Title:Sub-Nyquist Sampling of Short Pulses: Part I

Abstract:We develop sub-Nyquist sampling systems for analog signals comprised of several, possibly overlapping, finite duration pulses with unknown shapes and time positions. Efficient sampling schemes when either the pulse shape or the locations of the pulses are known have been previously developed. To the best of our knowledge, stable and low-rate sampling strategies for a superposition of unknown pulses without knowledge of the pulse locations have not been derived. The goal in this two-part paper is to fill this gap. We propose a multichannel scheme based on Gabor frames that exploits the sparsity of signals in time and enables sampling multipulse signals at sub-Nyquist rates.

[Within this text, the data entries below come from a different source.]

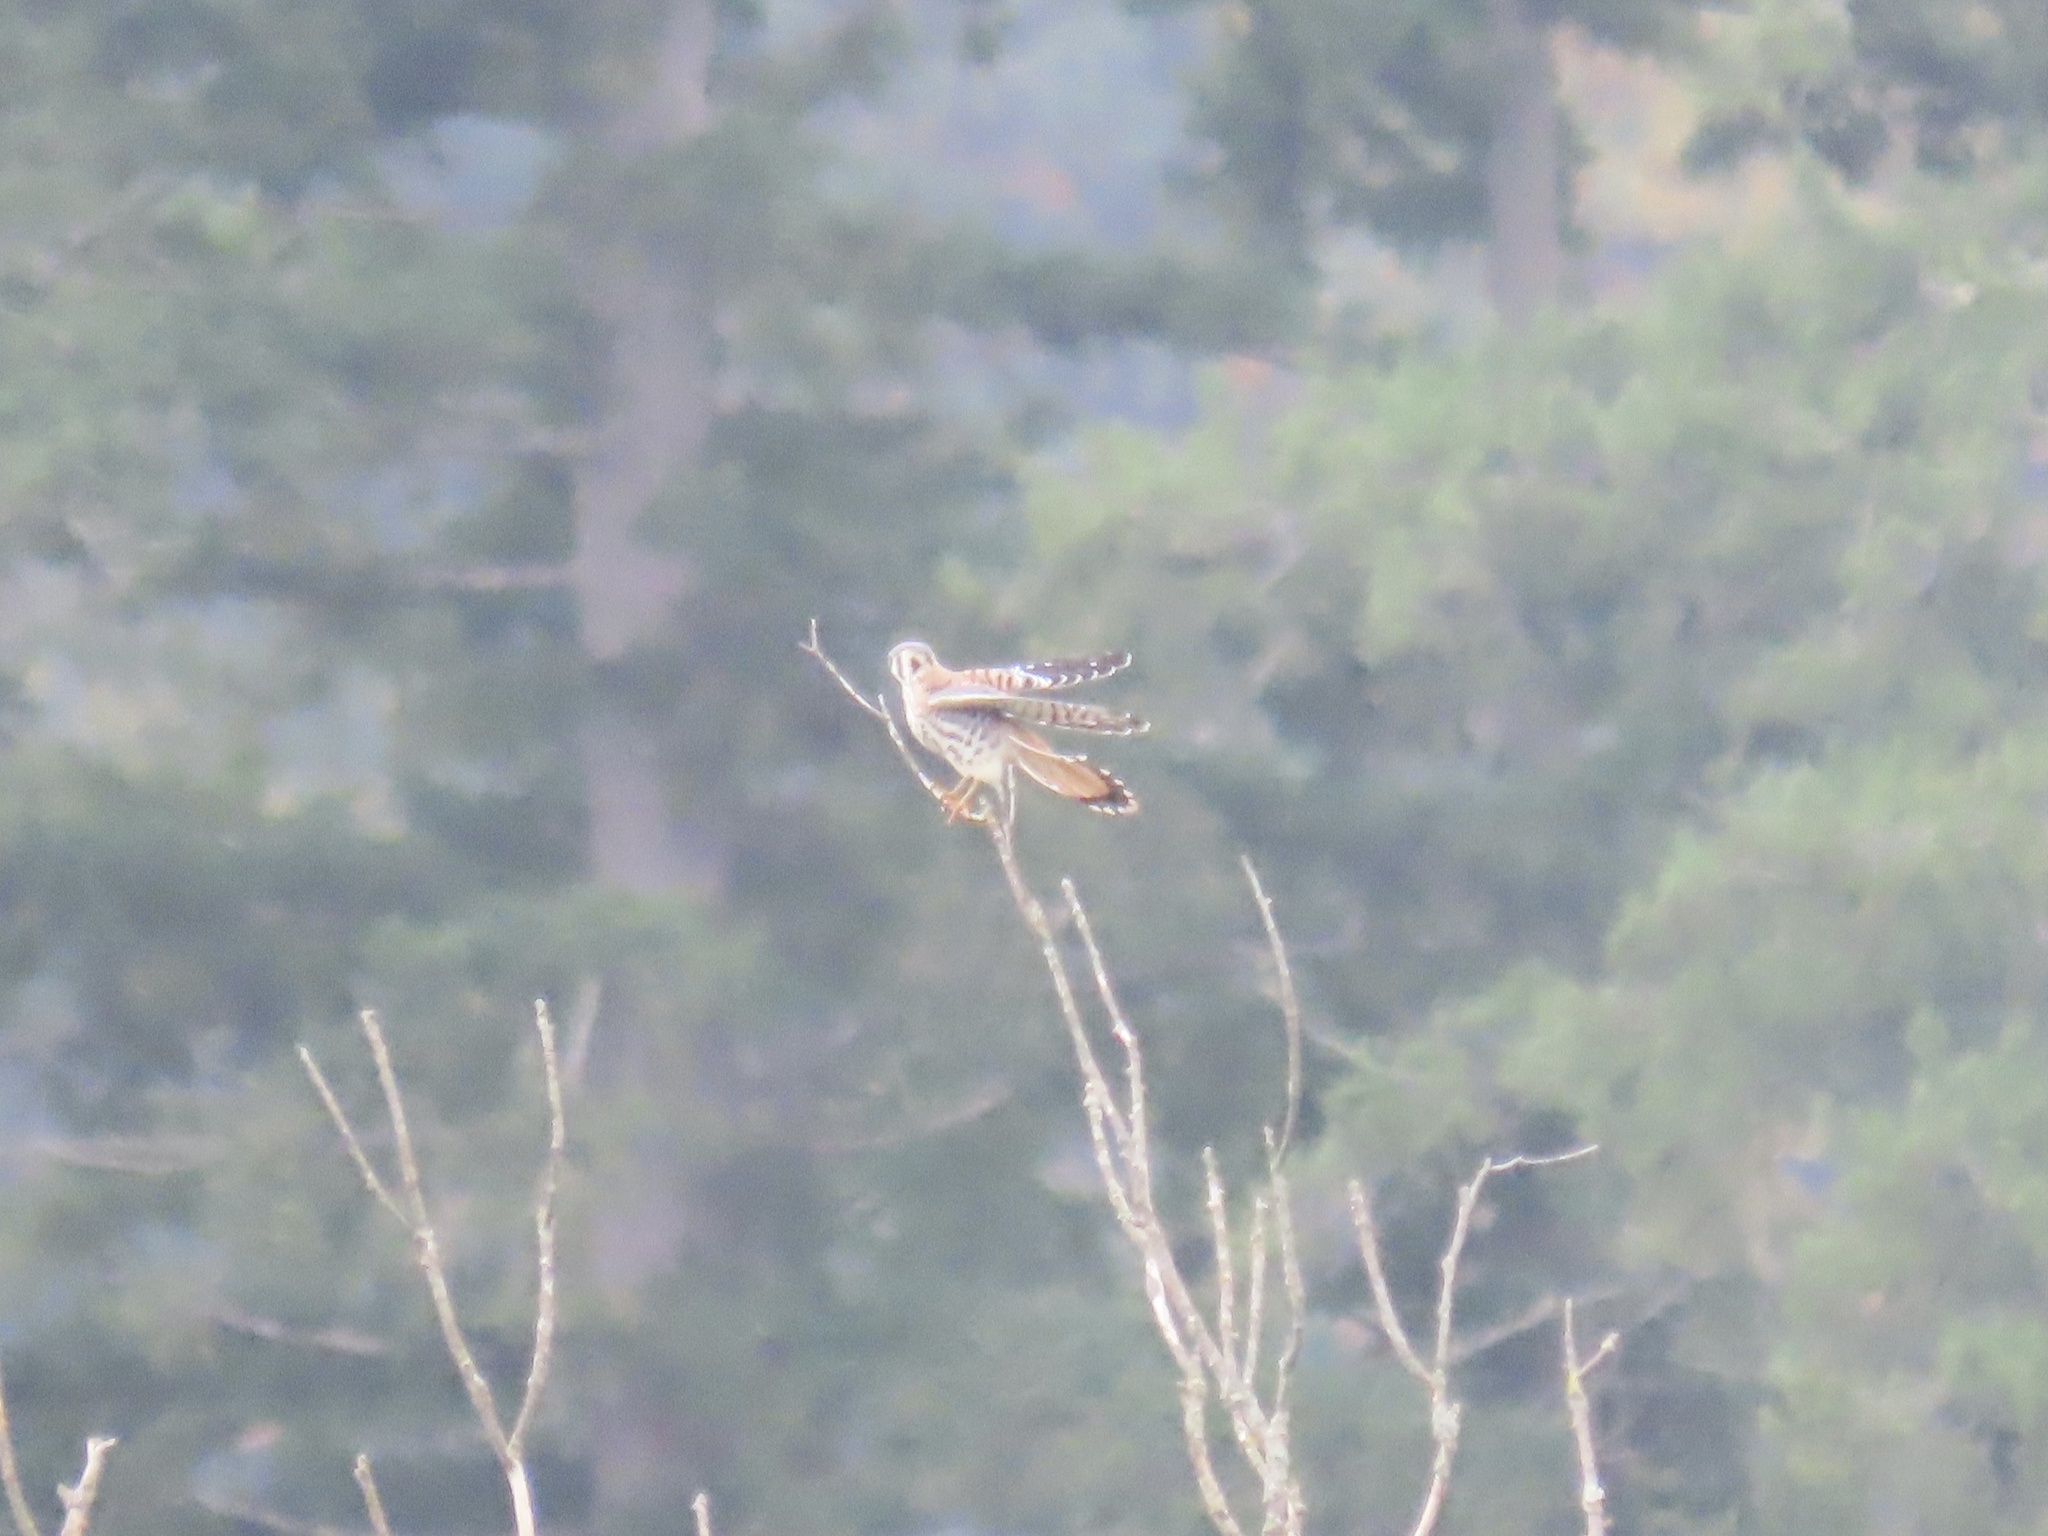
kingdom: Animalia
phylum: Chordata
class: Aves
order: Falconiformes
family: Falconidae
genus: Falco
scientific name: Falco sparverius
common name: American kestrel
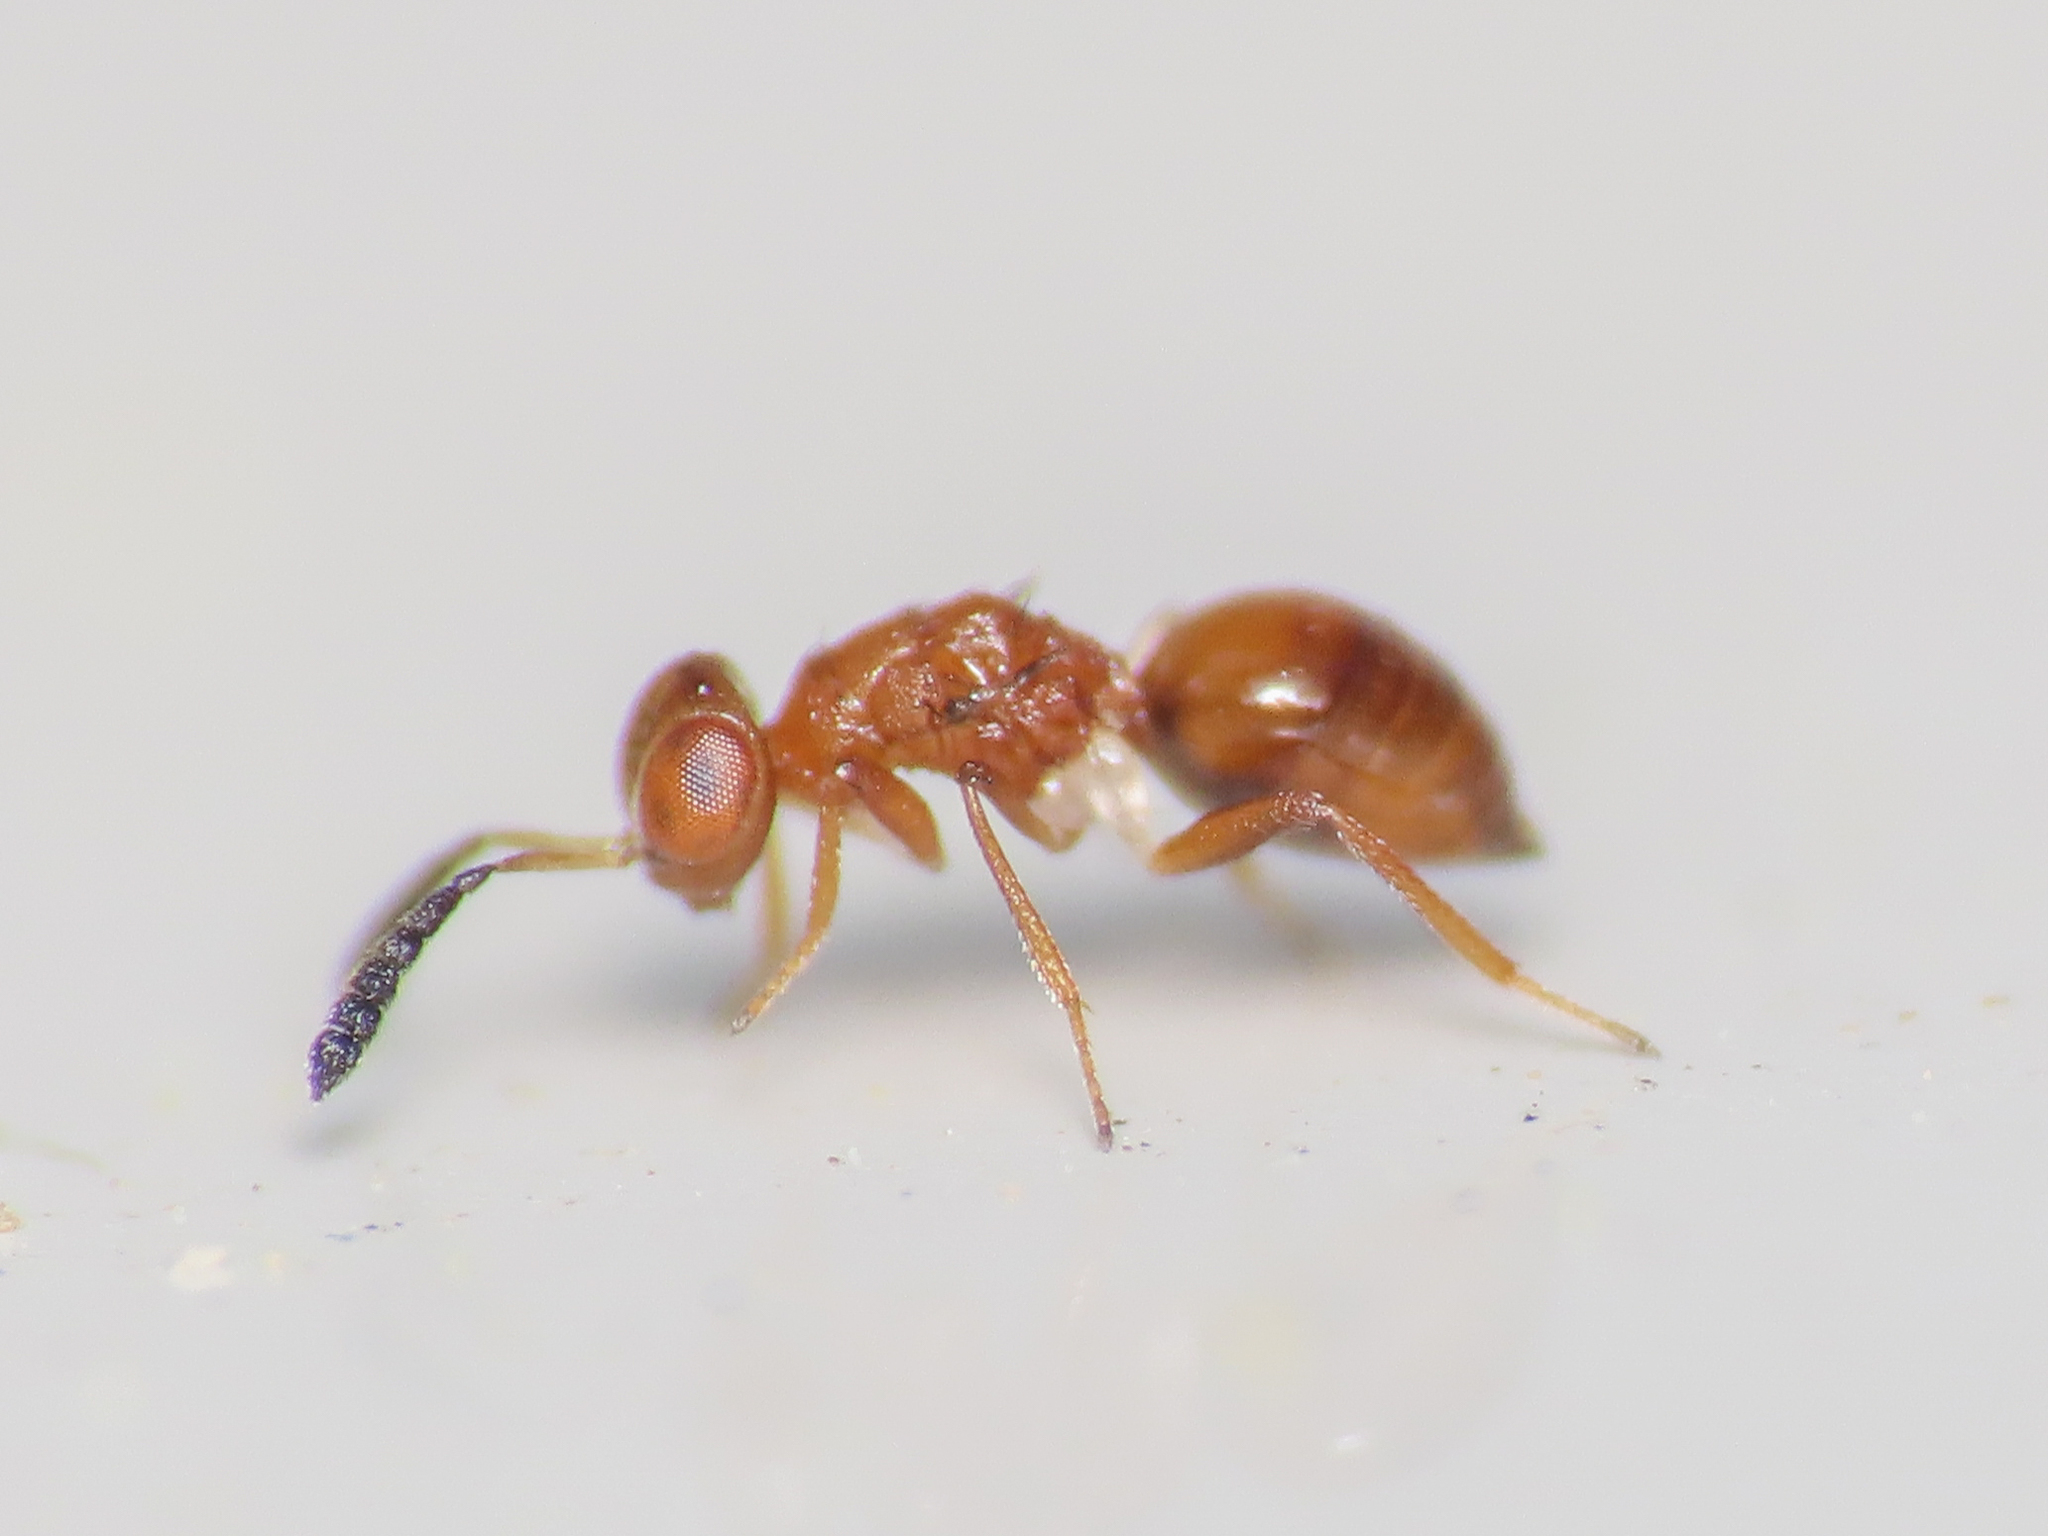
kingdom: Animalia
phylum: Arthropoda
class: Insecta
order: Hymenoptera
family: Eulophidae
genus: Xanthella
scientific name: Xanthella szabopatayi
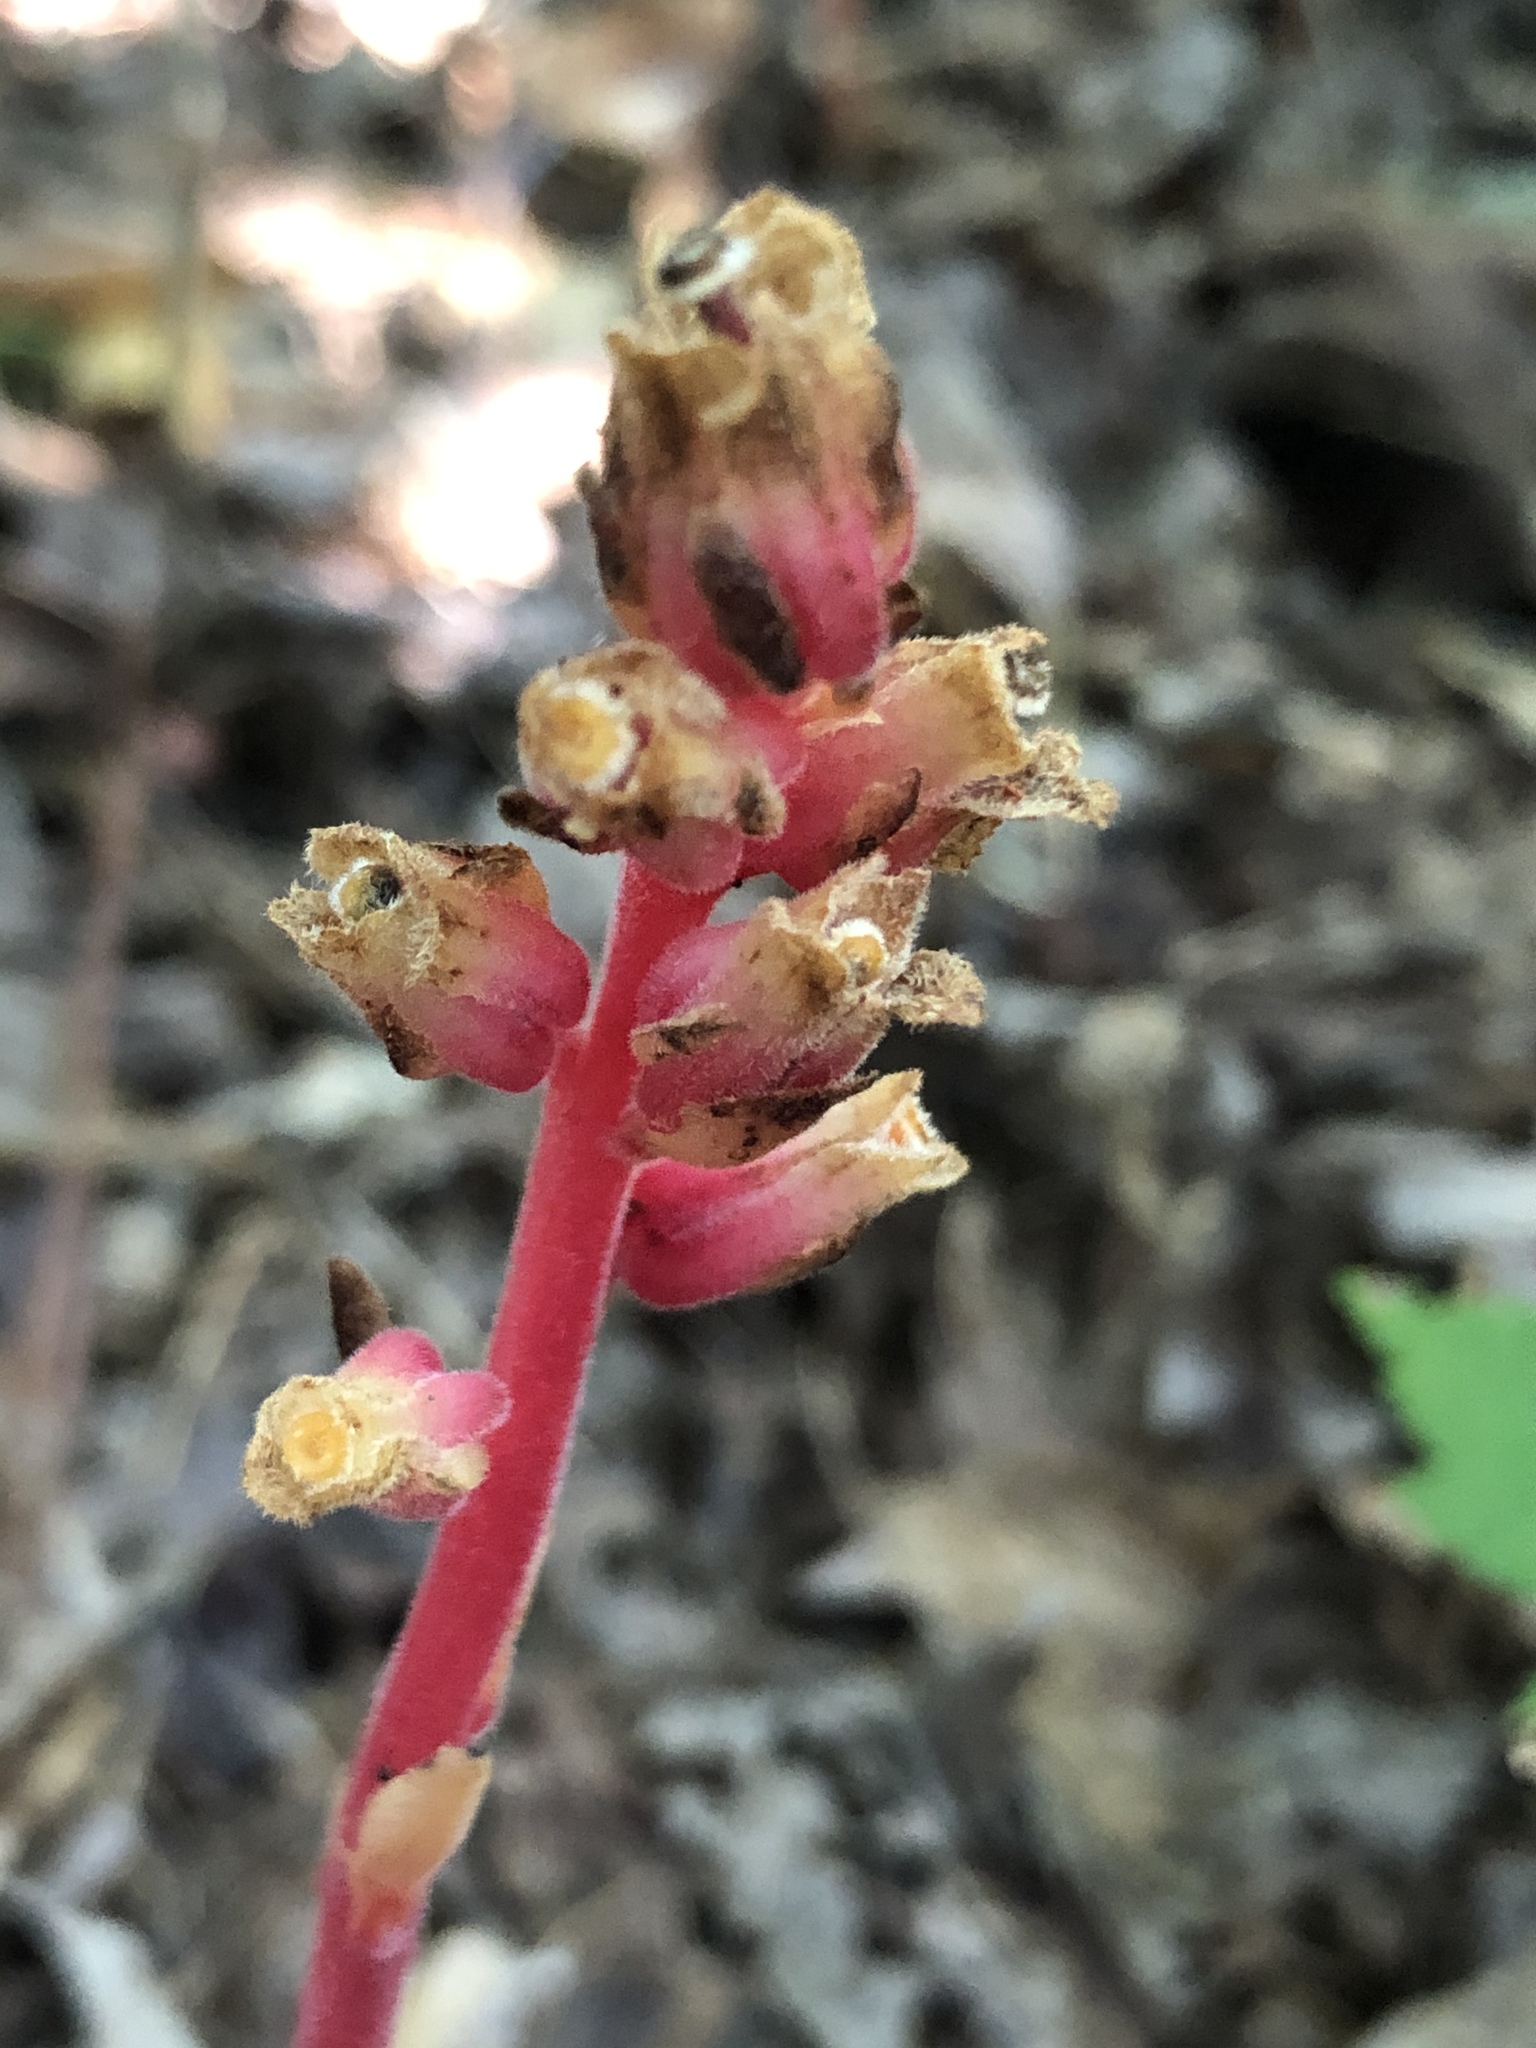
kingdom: Plantae
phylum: Tracheophyta
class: Magnoliopsida
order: Ericales
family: Ericaceae
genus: Hypopitys
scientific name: Hypopitys monotropa
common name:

Our approach is based on modulating the input signal in each channel with a properly chosen waveform, followed by an integrator. We show that, with proper preprocessing, the Gabor coefficients necessary for almost perfect reconstruct of the input signal, can be recovered from the samples using standard methods of compressed sensing. In addition, we provide error estimates on the reconstruction and analyze the proposed architecture in the presence of noise. The resulting scheme is flexible and exhibits good noise robustness. The first part in this series is focused on the basic underlying principles. The second part generalizes the present sampling system in several directions. In particular, we consider practical implementations from a hardware perspective and extend the architecture to efficiently sample radar-like signals that are sparse in both time and frequency.